Komersialisasi Salinan Putusan Kasasi
Hakim Agung Krisna Harahap menduga, Andri telah mengkomersilkan salinan putusan kasasi. Bahkan, dia mencurigai Andri telah menjual salinan putusan kasasi seperti ini sejak lama.
"Ini tanda tanya besar, apa hanya terkait putusan saya atau putusan majelis lain yang dari dulu sudah dikomersilkan? Sebab tidak mustahil yang dimanfaatkan bukan hanya perkara ini, tetapi putusan perkara lain," ujar Krisna saat berbincang dengan Liputan6.com Rabu.
Baca Juga
Krisna mengatakan, proses keluarnya salinan putusan butuh waktu lama, karena harus melewati proses minutasi sebelum ditanda tangani majelis. Sebab, proses minutasi memang tak bisa cepat dilakukan, karena MA menangani ribuan perkara kasasi tiap tahunnya.
Saat ini, kata dia, putusan kasasi Ichsan itu masih dikoreksi. Usai dikoreksi, putusan itu nantinya perlu diperbaiki dan dikembalikan lagi ke Majelis untuk ditandatangani sebelum dikirim Panitia Muda Pidana Khusus MA ke pengadilan pengaju. Proses minutasi ini yang memakan waktu lama.
"Itu masih dalam proses minutasi. Kita banyak perkara. Ribuan. Jadi tidak bisa cepat," ujar dia.

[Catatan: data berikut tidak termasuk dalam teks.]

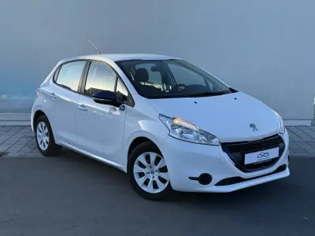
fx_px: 437
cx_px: 158
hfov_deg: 39.7
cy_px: 118
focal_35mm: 48
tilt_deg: -9.0
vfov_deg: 30.3
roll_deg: +0.0
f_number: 1.78
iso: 100
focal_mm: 6.76
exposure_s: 1/1883
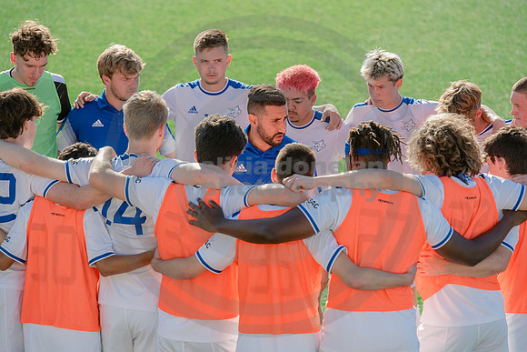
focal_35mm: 195
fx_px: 2855
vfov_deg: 7.0
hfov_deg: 10.5
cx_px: 264
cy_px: 176
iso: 640
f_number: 5
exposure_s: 1/1600
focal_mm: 195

Di sini, diduga Andri memanfaatkan proses minutasi yang butuh waktu lama itu untuk 'mengiming-imingi' pihak berperkara bahwa dia bisa menunda salinan putusan keluar. Padahal, tanpa itu semua memang proses putusan kasasi butuh waktu lama.

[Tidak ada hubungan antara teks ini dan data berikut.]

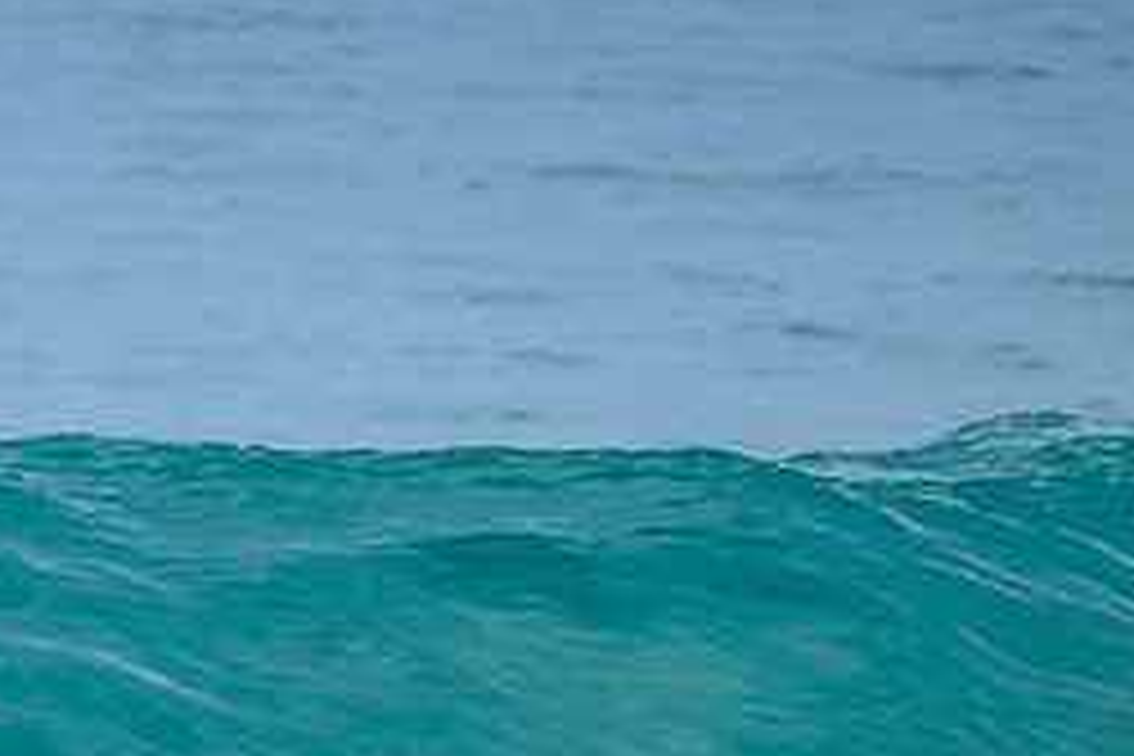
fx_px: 67657
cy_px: 754
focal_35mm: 2148
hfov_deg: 1.0
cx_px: -187
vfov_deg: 0.6
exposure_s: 1/2000
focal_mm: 680
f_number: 11
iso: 1250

Juru Bicara MA Suhadi juga menyebutkan, komersialisasi salinan putusan seperti ini memang bisa dilakukan siapa pun. Jangankan Andri yang seroang Kasubdit, seorang sopir atau office boy pun juga bisa menjual informasi di sini.

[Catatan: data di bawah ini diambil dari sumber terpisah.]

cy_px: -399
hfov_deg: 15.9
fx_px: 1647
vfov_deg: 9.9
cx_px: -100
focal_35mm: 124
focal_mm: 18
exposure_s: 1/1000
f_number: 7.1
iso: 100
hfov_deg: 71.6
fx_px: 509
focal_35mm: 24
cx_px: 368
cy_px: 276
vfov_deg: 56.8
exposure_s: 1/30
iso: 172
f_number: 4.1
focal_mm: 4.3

"Masalah ini sopir juga bisa, OB juga bisa. Dia bisa itu untuk meyakinkan orang untuk percaya, menjual informasi," ujar Suhadi.
Pun demikian soal eksekusi terhadap Ichsan, dia mempertanyakan. Sebab, jaksa sudah bisa melakukan eksekusi kepada Ichsan, karena MA sudah mengirim petikan putusan kasasi, meski salinannya belum keluar karena harus diminutasi. Namun, sampai saat ini jaksa juga urung mengeksekusi Ichsan.
"Jadi petikan putusan itu sudah dikirim Oktober 2015. Semua perkara yang sudah ada petikan putusan itu sudah bisa dieksekusi," tegas dia.
KPK sebelumnya menangkap 6 orang pada Sabtu 13 Februari lalu. 3 Orang di antaranya ditetapkan sebagai tersangka, yakni Kasubdit Kasasi dan PK MA Andri Tristianto Sutrisna, Direktur PT Citra Gading Asritama Ichsan Suaidi, dan seorang pengacara Ichsan bernama Awang Lazuardi Embat.
Ichsan diduga menyuap Andri melalui Awang. Dugaan suap ini bertujuan agar salinan putusan kasasi terkait perkara korupsi yang menjerat lchsan ditunda, sehingga eksekusi terhadap dirinya juga akan tertunda.
Ichsan merupakan terpidana kasus korupsi pembangunan dermaga labuhan haji di Lombok Timur, Nusa Tenggara Barat (NTB) tahun 2007-2008. Namun hingga saat ini lchsan belum dieksekusi pihak Kejaksaan.